Thursday, July 29, 2010

In Celebration of the Philadelphia Eleven

I have this date on my calendar every year: the day on which eleven women were made priests in the Episcopal Church. Had that event not happened, I'm not sure I'd be an Episcopalian ... or even a Christian.

Each year, I contribute to the altar flowers on the Sunday nearest that date, in thanks for the courage of those women and the bishops who ordained them … and in thanks for the ministry of all women who are priests in our church and all who worked toward the ordination of women.


Early today, Elizabeth Kaeton asked the HoBD list, “Where were you on July 29, 1974?” For that’s the date on which those eleven brave women were ordained priests in the Episcopal Church and four brave bishops had the courage to ordain them. There have been some marvelous responses to her question.

The ordination was held at the hauntingly beautiful Church of the Advocate in Philadelphia – the church in which Barbara Harris was once a waif and in which she eventually became an acolyte … and from which she eventually became a bishop in our church. I've worshipped in that church, and it is hauntingly holy.

Where was I on that July day? I was attending a Roman Catholic college and contemplating conversion to Roman Catholicism. I didn’t even hear the news from the Episcopal Church. I knew nothing of the Episcopal Church – much less the news that some women had been ordained there. I was in full flight from the Southern Baptist Church of my childhood and inclining toward the Roman Catholic Church. The Episcopalians weren’t even on my radar.

It was nearly 20 years later when that event came to matter to me. I had fled organized religion. I was in that group that we now call “spiritual but not religious.” I had Quit The Church of My Upbringing. I had no interest in going to church on Sundays.

Then … through a professional colleague and friend … I met the Rev. Nancy Wittig – one of the “Philadelphia Eleven” – who was then a parish priest in suburban Philadelphia. I didn’t know what a ground-breaking role she had played. I just felt something of Spirit when we talked. Our paths crossed regularly over the course of a few years – I living in Atlanta, and she in Philadelphia. I barked regularly: “How the hell can a smart woman like you believe in the Hoary Old Guy in the White Beard?!?” She and my other Episcopalian friend responded calmly, pastorally. Ever so slowly, I came to see that Episcopalians were different. I came to see that the Episcopal Church had something to say to me.
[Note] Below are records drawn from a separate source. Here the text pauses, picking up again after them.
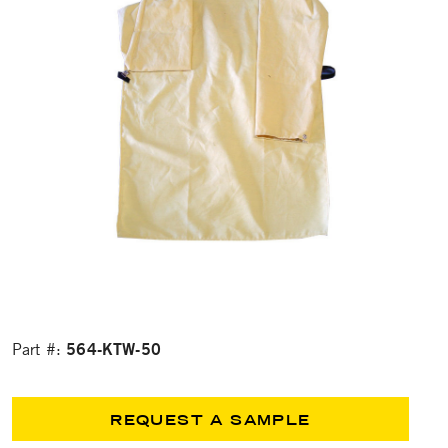
564-KTW-50
Part #:
REQUEST A SAMPLE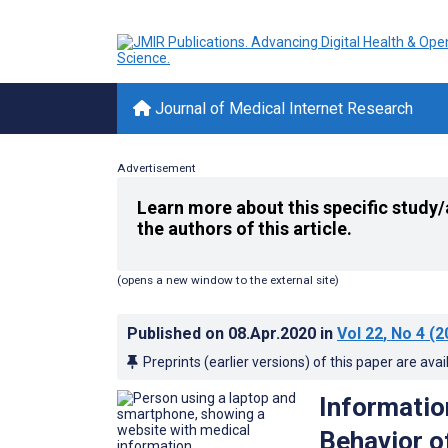
Journal of Medical Internet Research
Advertisement
Learn more about this specific study/
the authors of this article.
(opens a new window to the external site)
Published on
08.Apr.2020
in
Vol 22
, No 4
(2
Preprints (earlier versions) of this paper are avai
Informatio
Behavior o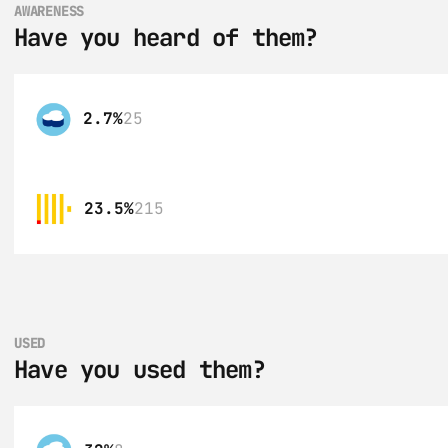
AWARENESS
Have you heard of them?
2.7%
25
23.5%
215
USED
Have you used them?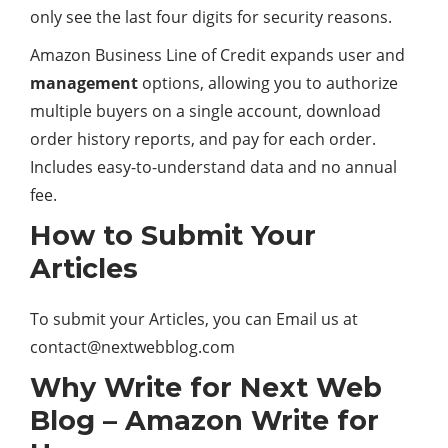
only see the last four digits for security reasons.
Amazon Business Line of Credit expands user and
management
options, allowing you to authorize
multiple buyers on a single account, download
order history reports, and pay for each order.
Includes easy-to-understand data and no annual
fee.
How to Submit Your
Articles
To submit your Articles, you can Email us at
contact@nextwebblog.com
Why Write for Next Web
Blog – Amazon Write for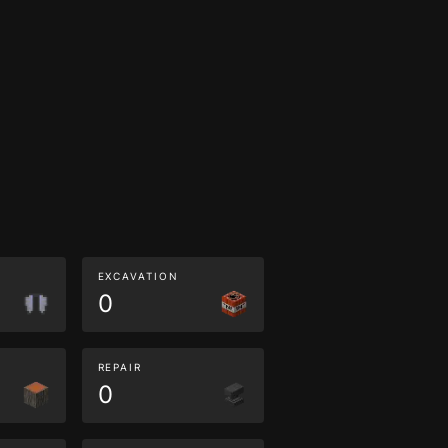
EXCAVATION
0
REPAIR
0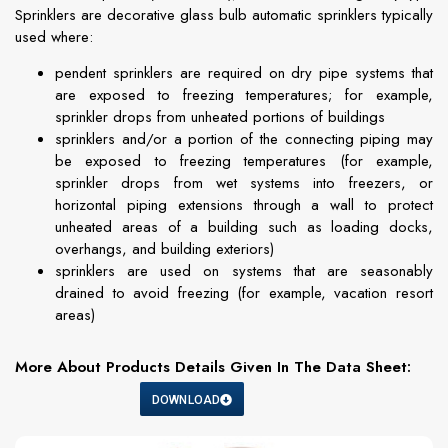
Sprinklers are decorative glass bulb automatic sprinklers typically
used where:
pendent sprinklers are required on dry pipe systems that
are exposed to freezing temperatures; for example,
sprinkler drops from unheated portions of buildings
sprinklers and/or a portion of the connecting piping may
be exposed to freezing temperatures (for example,
sprinkler drops from wet systems into freezers, or
horizontal piping extensions through a wall to protect
unheated areas of a building such as loading docks,
overhangs, and building exteriors)
sprinklers are used on systems that are seasonably
drained to avoid freezing (for example, vacation resort
areas)
More About Products Details Given In The Data Sheet:
DOWNLOAD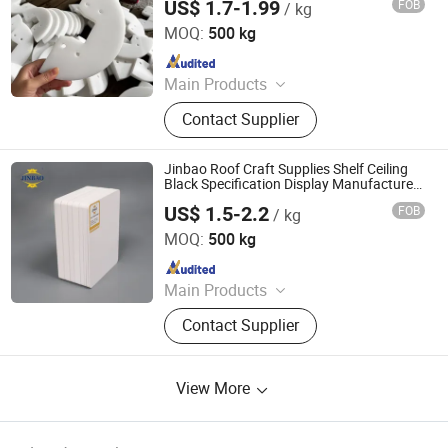
US$ 1.7-1.99
FOB
/ kg
Dezhou Shengtong Rubber and Plastic Co., Ltd.
MOQ:
500 kg
Since 2025
Main Products
UHMWPE Sheet, HDPE Sheet, PP
Contact Supplier
Sheet, PVC Sheet, Plastic Sheet,
PTFE Sheet, Ground Production
Mats, Crane Outrigger Pads, Football
Jinbao Roof Craft Supplies Shelf Ceiling
Rebound Board, Fender Pads
Black Specification Display Manufacturers
Plastic PVC Foam Board
US$ 1.5-2.2
FOB
/ kg
Shandong Jinbao Plastic Co.,LTD
MOQ:
500 kg
Since 2020
Main Products
Acrylic Sheet, PVC Board
Contact Supplier
View More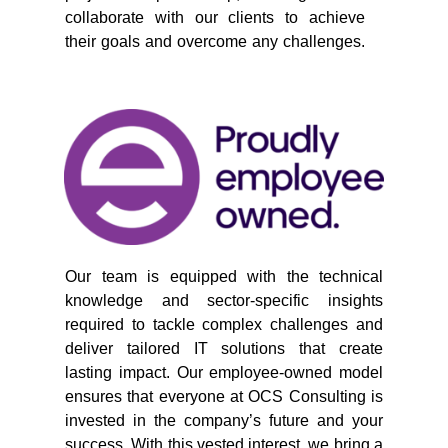
collaborate with our clients to achieve
their goals and overcome any challenges.
Our team is equipped with the technical
knowledge and sector-specific insights
required to tackle complex challenges and
deliver tailored IT solutions that create
lasting impact. Our employee-owned model
ensures that everyone at OCS Consulting is
invested in the company’s future and your
success. With this vested interest, we bring a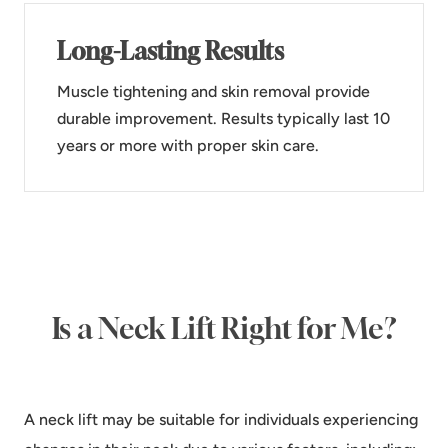
Long-Lasting Results
Muscle tightening and skin removal provide
durable improvement. Results typically last 10
years or more with proper skin care.
Is a Neck Lift Right for Me?
A neck lift may be suitable for individuals experiencing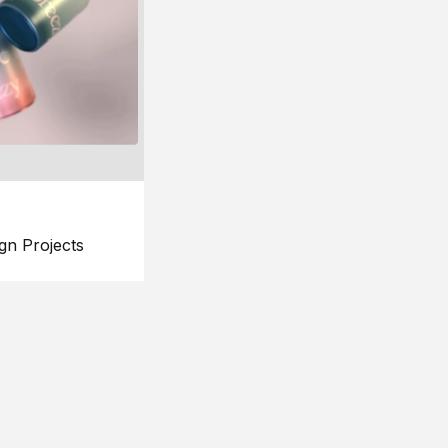
gn Projects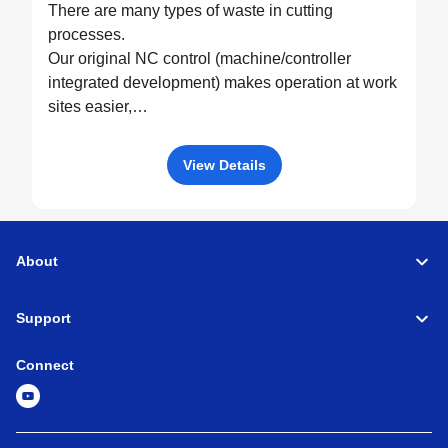
There are many types of waste in cutting
processes.
Our original NC control (machine/controller
integrated development) makes operation at work
sites easier,
drives machine performance to the fullest, and
eliminates all possible waste through optimized
View Details
control.
About
Support
Connect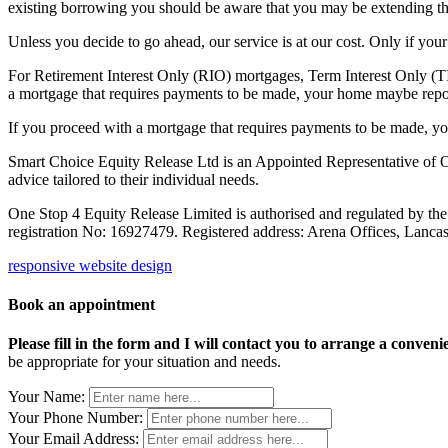
existing borrowing you should be aware that you may be extending the 
Unless you decide to go ahead, our service is at our cost. Only if yo
For Retirement Interest Only (RIO) mortgages, Term Interest Only (TI
a mortgage that requires payments to be made, your home maybe repo
If you proceed with a mortgage that requires payments to be made, 
Smart Choice Equity Release Ltd is an Appointed Representative of On
advice tailored to their individual needs.
One Stop 4 Equity Release Limited is authorised and regulated by th
registration No: 16927479. Registered address: Arena Offices, Lanc
responsive website design
Book an appointment
Please fill in the form and I will contact you to arrange a conveni
be appropriate for your situation and needs.
Your Name:
Your Phone Number:
Your Email Address: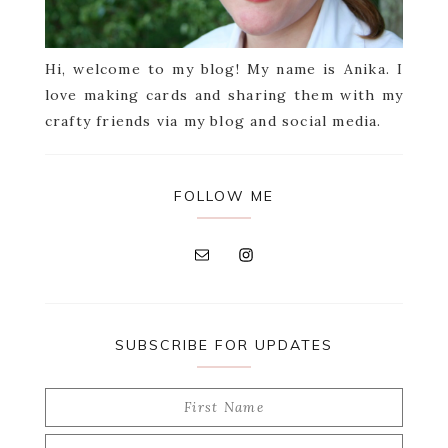
Hi, welcome to my blog! My name is Anika. I
love making cards and sharing them with my
crafty friends via my blog and social media.
FOLLOW ME
SUBSCRIBE FOR UPDATES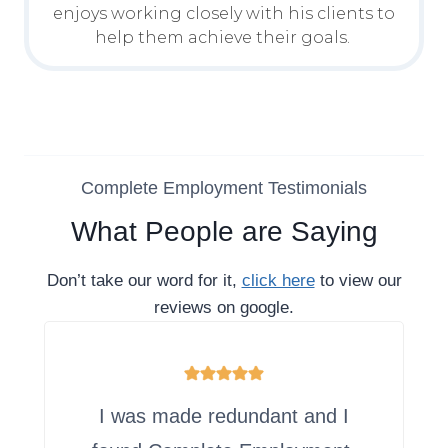
enjoys working closely with his clients to
help them achieve their goals.
Complete Employment Testimonials
What People are Saying
Don’t take our word for it,
click here
to view our
reviews on google.
I was made redundant and I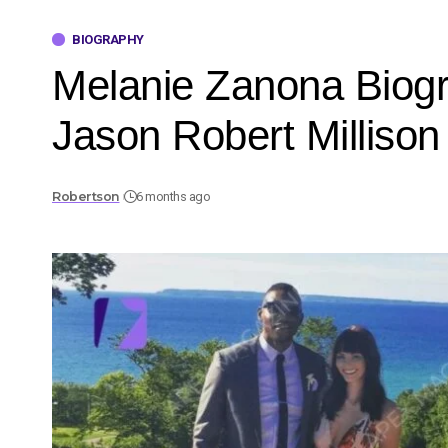
BIOGRAPHY
Melanie Zanona Biogr
Jason Robert Millison
Robertson
6 months ago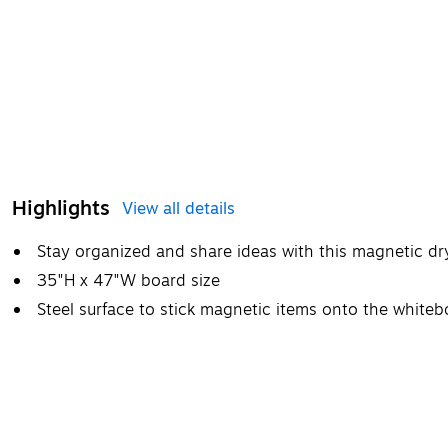
Highlights
View all details
Stay organized and share ideas with this magnetic d
35"H x 47"W board size
Steel surface to stick magnetic items onto the whiteb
In 1996, my path took me to move to Philadelphia, and I began attending Nancy Wittig’s parish. Not long thereafter, I moved into the confirmation process, under Nancy’s direction. I’ll never forget the marvelous conversations we had as I moved toward confirmation. I challenged her and God … and she challenged me right back. After months of conversation, in April, 1997, I was confirmed an Episcopalian by then-new Bishop Charles Bennison. [I think his confirmations in that parish that day were his first episcopal acts. Go figure!] My confirmation “took,” despite what happened to Bishop Bennison since then.

I have always been grateful to Nancy Wittig and my friend for reaching out to me … helping me find a God whom I could love and who could love me … helping me find a church in which I could find spiritual growth. God bless Nancy … and God bless the bishops who had the courage to ordain these women to the priesthood. I give thanks for Nancy and for Bishops Daniel Corrigan, Robert L. DeWitt, Edward R Welles, and Antonio Ramos.

4 Comments:

Blogger Elizabeth Kaeton said...

What a wonderful reflection, Lisa. It's been a real delight to read everyone's stories - a real travelogue through herstory.

7/30/2010 7:15 AM  
Blogger Lisa Fox said...

Thanks, Elizabeth.

I have very much enjoyed reading the stories on the HoBD list. What a delightful and diverse collection of recollections.

7/30/2010 9:24 PM  
Blogger Unknown said...

This comment has been removed by a blog administrator.

7/30/2010 10:42 PM  
Blogger Lisa Fox said...

"Sandra," I deleted your post because it was a non sequitur, your Blogger profile was hidden, and your link looked like spam.

I will apologize if you come back and offer real content. But my "hermeneutic of suspicion" is always ready on this blog.